Siyabonga Fani works in Woodstock, Cape Town. He has been working with clay since the late 1990s while a student at the College of Cape Town and founded his studio, Siyabonga Ceramics, in 2013. He works with terracotta forms, using traditional techniques of burnishing and smoke-firing. Fani’s work is, in part, a requiem for his father, the self- taught artist. Since his father’s death, Fani’s clay is heavier; it bears the smell of smoke, pit-fired in the alleyway outside the studio. Fani hand-coils his pieces, working intuitively, drawing forms from the bodies of trees, the rivers and the human beings who make lives from the earth.

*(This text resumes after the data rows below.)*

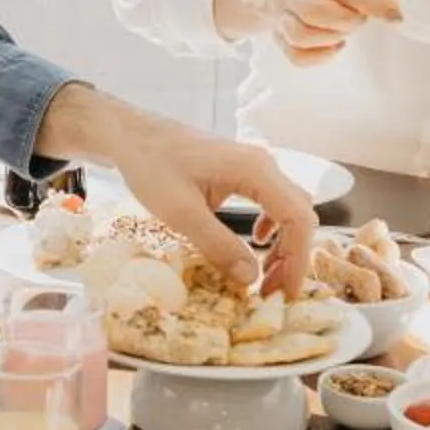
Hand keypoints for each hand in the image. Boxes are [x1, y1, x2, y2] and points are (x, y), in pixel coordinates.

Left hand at [34, 84, 315, 293]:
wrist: (131, 136)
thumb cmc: (151, 166)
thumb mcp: (181, 213)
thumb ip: (218, 246)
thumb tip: (251, 279)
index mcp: (255, 169)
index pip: (298, 218)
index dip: (298, 259)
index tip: (287, 293)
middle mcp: (262, 164)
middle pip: (299, 215)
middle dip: (292, 256)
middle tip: (275, 293)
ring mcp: (254, 166)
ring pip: (287, 209)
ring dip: (284, 244)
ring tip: (267, 275)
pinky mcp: (241, 172)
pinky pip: (271, 201)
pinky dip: (271, 227)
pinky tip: (257, 241)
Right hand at [213, 0, 397, 64]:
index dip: (371, 3)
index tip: (394, 15)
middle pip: (314, 12)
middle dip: (346, 21)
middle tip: (360, 19)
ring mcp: (280, 17)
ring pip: (301, 36)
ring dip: (332, 38)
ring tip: (344, 30)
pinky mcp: (278, 39)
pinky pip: (297, 56)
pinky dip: (321, 56)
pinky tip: (334, 45)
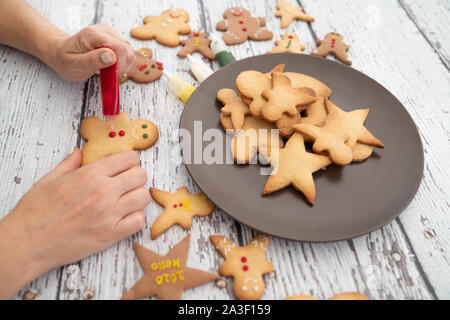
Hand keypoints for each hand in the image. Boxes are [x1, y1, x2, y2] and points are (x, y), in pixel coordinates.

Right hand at [0, 148, 149, 298]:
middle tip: (126, 182)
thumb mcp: (50, 179)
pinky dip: (135, 218)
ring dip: (137, 197)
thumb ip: (69, 163)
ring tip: (125, 200)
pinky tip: (124, 217)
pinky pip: (139, 221)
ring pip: (143, 197)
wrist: (28, 242)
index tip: (125, 165)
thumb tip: (78, 152)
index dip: (129, 160)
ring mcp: (110, 214)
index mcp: (90, 174)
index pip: (128, 158)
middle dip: (135, 176)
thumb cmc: (36, 212)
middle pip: (140, 175)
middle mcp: (104, 192)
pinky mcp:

His work is animated by the joy and estrangement of the township imaginary. In it, there is the yearning for the pastoral mirage of the rural homeland and the desire to hold the land tenderly. And, with the same impulse, there is the nostalgia for the bustle and hum and dialects of the township.

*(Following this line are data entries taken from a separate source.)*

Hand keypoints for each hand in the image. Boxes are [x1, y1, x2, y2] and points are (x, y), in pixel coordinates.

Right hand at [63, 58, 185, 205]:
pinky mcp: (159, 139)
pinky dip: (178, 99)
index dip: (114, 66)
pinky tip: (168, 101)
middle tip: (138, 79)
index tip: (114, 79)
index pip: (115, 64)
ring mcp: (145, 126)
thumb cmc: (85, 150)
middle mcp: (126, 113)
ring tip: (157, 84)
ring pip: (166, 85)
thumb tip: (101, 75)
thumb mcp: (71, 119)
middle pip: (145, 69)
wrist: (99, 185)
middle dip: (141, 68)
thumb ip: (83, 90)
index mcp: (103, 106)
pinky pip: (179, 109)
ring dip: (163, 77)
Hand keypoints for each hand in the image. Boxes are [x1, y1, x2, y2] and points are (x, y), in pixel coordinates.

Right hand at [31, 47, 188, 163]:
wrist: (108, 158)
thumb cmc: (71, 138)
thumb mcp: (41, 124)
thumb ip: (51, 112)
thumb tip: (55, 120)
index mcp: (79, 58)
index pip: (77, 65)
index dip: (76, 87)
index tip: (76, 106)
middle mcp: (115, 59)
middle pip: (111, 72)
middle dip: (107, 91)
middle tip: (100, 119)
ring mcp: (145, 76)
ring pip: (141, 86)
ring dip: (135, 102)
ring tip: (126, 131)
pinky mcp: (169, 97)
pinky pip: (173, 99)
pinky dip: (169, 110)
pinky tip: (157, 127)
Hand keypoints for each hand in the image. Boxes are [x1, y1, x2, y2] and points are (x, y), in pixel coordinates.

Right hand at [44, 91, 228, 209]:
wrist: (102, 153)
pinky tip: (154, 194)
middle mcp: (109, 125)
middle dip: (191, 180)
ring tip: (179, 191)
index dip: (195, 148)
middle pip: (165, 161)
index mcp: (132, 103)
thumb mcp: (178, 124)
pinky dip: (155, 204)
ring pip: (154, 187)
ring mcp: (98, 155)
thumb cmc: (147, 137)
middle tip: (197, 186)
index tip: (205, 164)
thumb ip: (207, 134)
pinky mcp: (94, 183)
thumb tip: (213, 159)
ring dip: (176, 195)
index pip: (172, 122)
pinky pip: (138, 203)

In 2024, Fani exhibited with Art Formes at Investec Cape Town Art Fair, Latitudes Art Fair in Johannesburg and the prestigious Homo Faber Fair in Venice. Fani’s works can be found in public collections such as South Africa’s National Iziko Museums, and several private collections around the world namely in France, Switzerland, Germany and the United States.

Featured Artworks

Dudlu [Beautiful Woman]
I Ndlela Zam I [My Ways I]
I Ndlela Zam II [My Ways II]
Imbokodo [Rock]
Intokazi I [Lady I]
Mkosazana [The Queen]
Ndim Lo [This is me]
Ndim Ndinje [I am Me]
Nobuhle [Beauty]
Nolali [Village Girl]
Nomvula [Rain]
Nontyantyambo [Flower]
Ntandokazi [Loved One]
Ntombi Yom Xhosa [Xhosa Girl]
Sisanda [We still rising]
Sonia Bise [Make us Happy]

“And standing in the silence of the studio, with the lights off and the door locked, are the products of this flame, this lacerated landscape: Indlovukazi (Queen), Ntandokazi (Darling). Moulded by the amorous hands of their sculptor, they are serpentine, feminine, with curving necks, upturned chests, and the crooks of exaggerated collar bones. They are part women, part land, and beloved in the most impenetrable sense of the word.”